## WHAT TO DO
Please reproduce the dual numbers post below, everything from "Same same but" down to "complex number), etc.", replacing "trigonometry" with "algebra".

## DOCUMENT EXCERPT

________

In my previous post on \(\epsilon\) (epsilon), I wrote about this statement:
$$ 1 + \epsilon = 1 $$
which seemed like it came from a planet that had fallen out of orbit or something. Well, try this one on for size:
$$ \epsilon^2 = 0 $$
Another math koan! \(\epsilon\) is still a stand-in for the same concept here—an infinitesimal value—but its function is a little different. This post will be about dual numbers and what you can do with them.
But first, let’s start with another devilishly complex (har har) number: \(i\).
Same same but different
You might remember imaginary and complex numbers from high school trigonometry. There is a number \(i\) such that
$$ i^2 = -1 $$
which really tempts you to find the value of just plain \(i\). Since it doesn’t really exist, we just have to treat it like an \(x\): \(2 + 3i\) (a complex number), etc.
But the kicker is that the point of \(i\) is not its value but what it lets us do. The point is that this property of \(i\) makes it possible for us to reason about rotation around a circle, because its sign changes as you keep multiplying it by itself.
I may or may not have learned that last point in high school, but if you’re anything like me, it is helpful to have a refresher that is more lucid and engaging than any high school math class: 3blue1brown / BetterExplained / Welch Labs
Cod\(i\)ng with \(i\)?
While we’re on the subject of complex numbers, let’s play with them a bit. I was a bit surprised to discover that built-in complex data types are not rare among modern programming languages. It’s not a surprise that Julia has them natively, but so do R, Python, and even Ruby. (Sadly, Clojure does not.)
Of course, there is some variation in coolness of implementation:
# You can use `im` to implicitly denote the imaginary part of a complex number
# Not much different than typing LaTeX. Pretty slick!

________

## DATA BLOCK
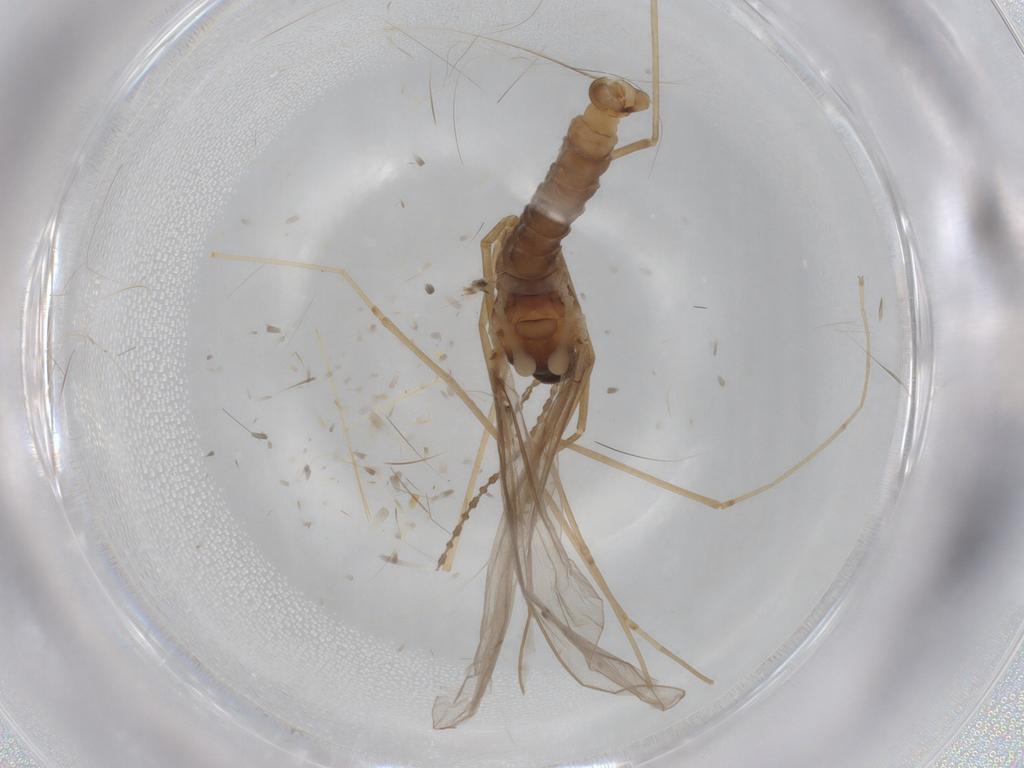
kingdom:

________

## SOLUTION TO THIS EXERCISE
Same same but different
You might remember imaginary and complex numbers from high school algebra. There is a number \(i\) such that
$$ i^2 = -1 $$
which really tempts you to find the value of just plain \(i\). Since it doesn’t really exist, we just have to treat it like an \(x\): \(2 + 3i\) (a complex number), etc.